> [REQUIRED WORK]
Below are the records; copy exactly the stretch from the line containing "usw.) können relevante Fahrzeugparameter, wie" through the line containing "Werkbesichtigung", both ends included, and nothing else.

(Data items)
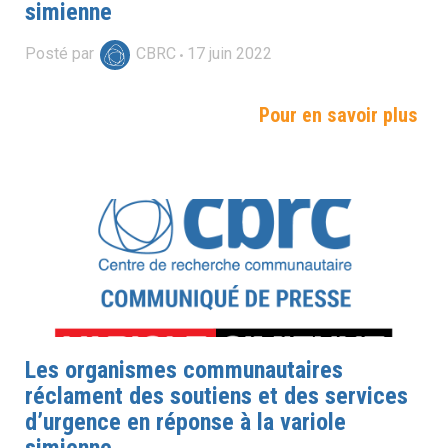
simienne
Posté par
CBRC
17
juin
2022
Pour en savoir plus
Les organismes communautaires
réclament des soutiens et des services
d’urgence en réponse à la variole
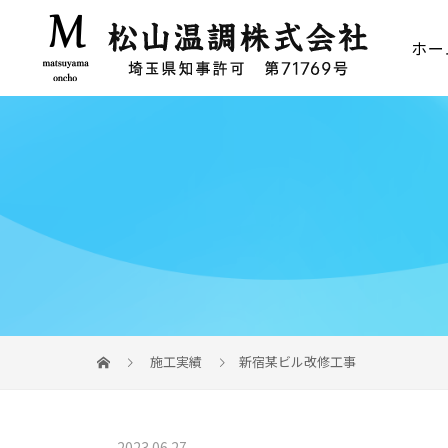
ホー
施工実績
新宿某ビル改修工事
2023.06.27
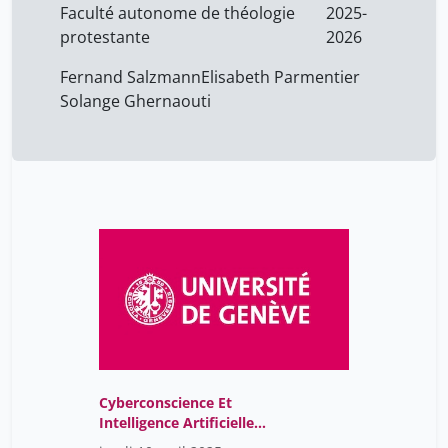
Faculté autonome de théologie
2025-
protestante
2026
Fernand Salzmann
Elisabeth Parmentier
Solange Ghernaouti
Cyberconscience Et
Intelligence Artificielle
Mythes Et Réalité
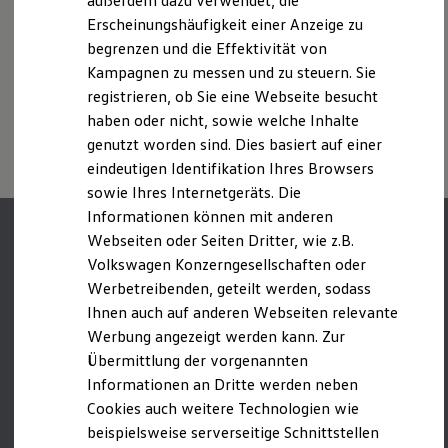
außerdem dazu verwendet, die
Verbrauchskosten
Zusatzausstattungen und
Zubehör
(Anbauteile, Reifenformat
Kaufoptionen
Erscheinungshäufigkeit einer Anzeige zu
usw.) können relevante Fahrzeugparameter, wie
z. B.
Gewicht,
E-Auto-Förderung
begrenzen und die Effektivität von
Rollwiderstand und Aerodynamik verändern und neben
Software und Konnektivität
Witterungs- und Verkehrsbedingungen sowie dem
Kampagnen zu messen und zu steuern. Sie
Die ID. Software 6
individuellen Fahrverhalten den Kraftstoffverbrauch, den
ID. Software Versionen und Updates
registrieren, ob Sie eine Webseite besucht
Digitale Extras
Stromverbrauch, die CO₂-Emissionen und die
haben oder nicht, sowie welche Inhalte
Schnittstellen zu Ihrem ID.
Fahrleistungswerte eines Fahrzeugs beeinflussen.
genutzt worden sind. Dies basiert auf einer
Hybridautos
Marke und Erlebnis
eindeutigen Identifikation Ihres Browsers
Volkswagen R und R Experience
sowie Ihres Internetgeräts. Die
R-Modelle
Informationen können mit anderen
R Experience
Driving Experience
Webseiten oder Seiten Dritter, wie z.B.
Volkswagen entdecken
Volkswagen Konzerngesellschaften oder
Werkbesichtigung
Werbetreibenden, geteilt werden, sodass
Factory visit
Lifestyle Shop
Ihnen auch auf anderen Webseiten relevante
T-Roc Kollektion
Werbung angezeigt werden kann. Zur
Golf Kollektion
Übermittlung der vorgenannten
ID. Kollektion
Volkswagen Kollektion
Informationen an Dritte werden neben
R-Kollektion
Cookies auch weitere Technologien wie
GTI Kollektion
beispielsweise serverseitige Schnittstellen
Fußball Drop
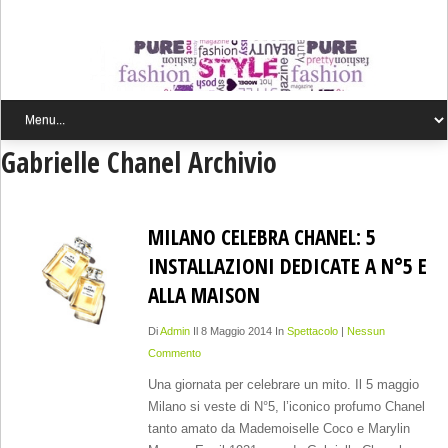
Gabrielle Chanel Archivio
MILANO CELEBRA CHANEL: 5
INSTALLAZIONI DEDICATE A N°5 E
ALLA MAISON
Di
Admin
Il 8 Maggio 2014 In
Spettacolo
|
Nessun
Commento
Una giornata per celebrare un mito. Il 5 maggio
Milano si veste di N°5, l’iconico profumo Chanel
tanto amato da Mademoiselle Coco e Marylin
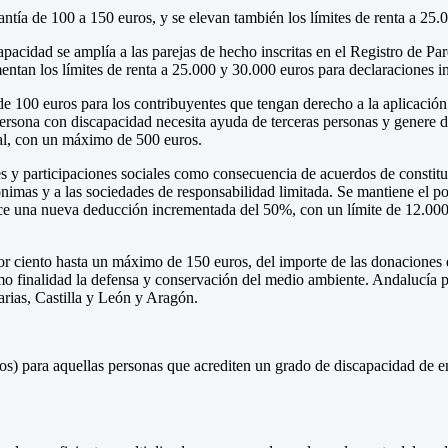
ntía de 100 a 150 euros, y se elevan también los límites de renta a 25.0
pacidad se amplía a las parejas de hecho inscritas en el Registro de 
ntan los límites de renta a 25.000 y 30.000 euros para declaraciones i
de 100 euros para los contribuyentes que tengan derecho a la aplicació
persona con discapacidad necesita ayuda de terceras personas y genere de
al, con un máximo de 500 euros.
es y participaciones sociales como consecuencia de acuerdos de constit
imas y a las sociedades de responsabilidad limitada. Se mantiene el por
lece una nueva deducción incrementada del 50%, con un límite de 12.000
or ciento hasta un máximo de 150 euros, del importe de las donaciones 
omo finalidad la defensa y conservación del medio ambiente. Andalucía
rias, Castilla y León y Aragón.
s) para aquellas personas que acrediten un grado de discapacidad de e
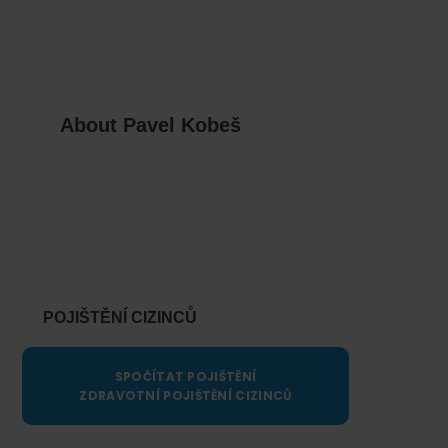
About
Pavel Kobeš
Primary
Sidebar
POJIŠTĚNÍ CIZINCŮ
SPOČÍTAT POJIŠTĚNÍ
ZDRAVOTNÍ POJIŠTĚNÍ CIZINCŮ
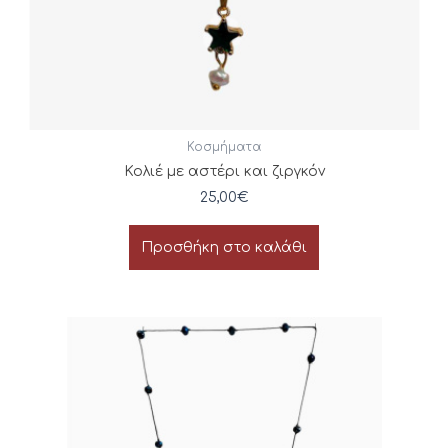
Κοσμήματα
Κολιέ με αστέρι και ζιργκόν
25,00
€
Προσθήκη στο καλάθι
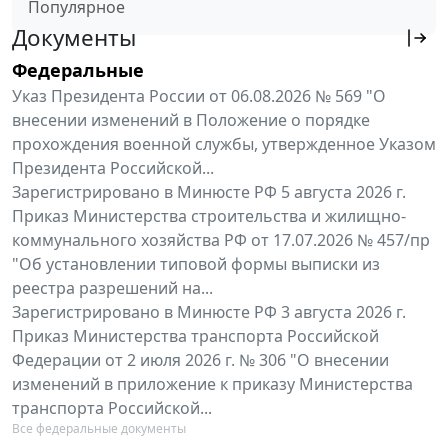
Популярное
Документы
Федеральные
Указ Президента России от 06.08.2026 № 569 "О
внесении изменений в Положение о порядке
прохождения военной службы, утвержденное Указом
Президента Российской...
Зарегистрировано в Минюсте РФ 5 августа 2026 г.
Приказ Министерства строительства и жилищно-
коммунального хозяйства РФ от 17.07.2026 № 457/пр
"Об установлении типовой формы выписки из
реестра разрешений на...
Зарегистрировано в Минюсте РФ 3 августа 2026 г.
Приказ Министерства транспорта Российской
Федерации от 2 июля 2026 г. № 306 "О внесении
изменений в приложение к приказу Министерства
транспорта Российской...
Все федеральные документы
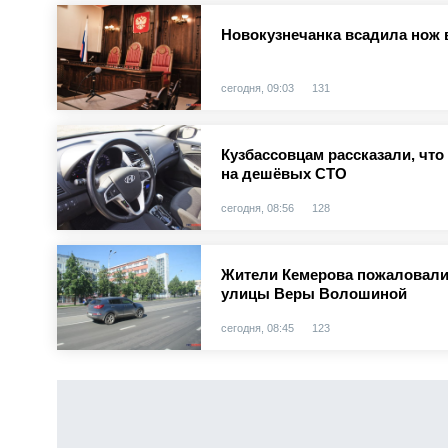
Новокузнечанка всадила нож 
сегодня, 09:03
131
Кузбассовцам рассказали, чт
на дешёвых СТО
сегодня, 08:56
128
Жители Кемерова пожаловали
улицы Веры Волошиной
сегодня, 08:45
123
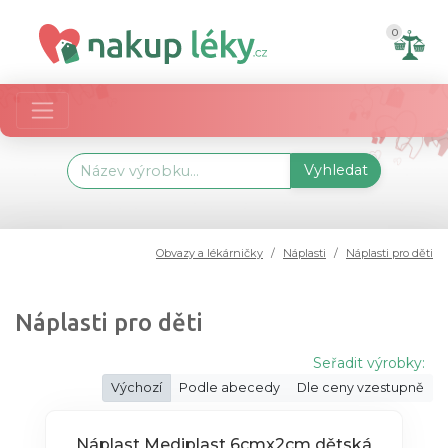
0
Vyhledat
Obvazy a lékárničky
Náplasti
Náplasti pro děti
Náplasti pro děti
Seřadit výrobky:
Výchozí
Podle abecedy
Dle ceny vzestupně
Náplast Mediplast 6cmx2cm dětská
==
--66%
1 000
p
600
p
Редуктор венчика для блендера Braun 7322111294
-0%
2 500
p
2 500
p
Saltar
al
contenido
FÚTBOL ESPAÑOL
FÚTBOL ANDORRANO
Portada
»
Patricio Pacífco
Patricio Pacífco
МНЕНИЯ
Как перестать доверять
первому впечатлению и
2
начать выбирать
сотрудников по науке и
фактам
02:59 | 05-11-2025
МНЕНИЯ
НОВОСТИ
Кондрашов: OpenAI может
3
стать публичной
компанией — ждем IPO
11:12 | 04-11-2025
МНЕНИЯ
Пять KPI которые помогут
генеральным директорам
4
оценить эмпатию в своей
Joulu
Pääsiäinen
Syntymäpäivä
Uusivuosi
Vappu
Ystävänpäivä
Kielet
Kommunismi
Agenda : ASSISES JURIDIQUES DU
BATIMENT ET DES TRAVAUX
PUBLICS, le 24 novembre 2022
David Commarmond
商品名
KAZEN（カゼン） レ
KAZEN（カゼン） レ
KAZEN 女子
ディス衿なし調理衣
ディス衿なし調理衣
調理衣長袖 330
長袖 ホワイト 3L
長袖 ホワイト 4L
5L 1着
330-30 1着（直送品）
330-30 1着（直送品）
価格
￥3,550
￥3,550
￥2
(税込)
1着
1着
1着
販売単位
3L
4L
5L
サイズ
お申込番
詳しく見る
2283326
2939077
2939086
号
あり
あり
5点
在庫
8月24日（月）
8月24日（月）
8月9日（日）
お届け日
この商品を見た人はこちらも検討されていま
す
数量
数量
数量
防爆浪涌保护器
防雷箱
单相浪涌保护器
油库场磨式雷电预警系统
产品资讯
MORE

> [SOLUTION]
usw.) können relevante Fahrzeugparameter, wie
z. B.
Gewicht,
E-Auto-Förderung
begrenzen und die Effektivität von
Rollwiderstand und Aerodynamik verändern und neben
Software und Konnektivität
Witterungs- und Verkehrsbedingungen sowie dem
Kampagnen zu messen und zu steuern. Sie
Die ID. Software 6
individuellen Fahrverhalten den Kraftstoffverbrauch, den
ID. Software Versionen und Updates
registrieren, ob Sie eine Webseite besucht
Digitale Extras
Stromverbrauch, die CO₂-Emissionen und die
haben oder nicht, sowie welche Inhalte
Schnittstellen zu Ihrem ID.
Fahrleistungswerte eines Fahrzeugs beeinflussen.
genutzt worden sind. Dies basiert auf einer
Hybridautos
Marke und Erlebnis
eindeutigen Identifikation Ihres Browsers
Volkswagen R und R Experience
sowie Ihres Internetgeräts. Die
R-Modelle
Informationen können mit anderen
R Experience
Driving Experience
Webseiten oder Seiten Dritter, wie z.B.
Volkswagen entdecken
Volkswagen Konzerngesellschaften oder
Werkbesichtigung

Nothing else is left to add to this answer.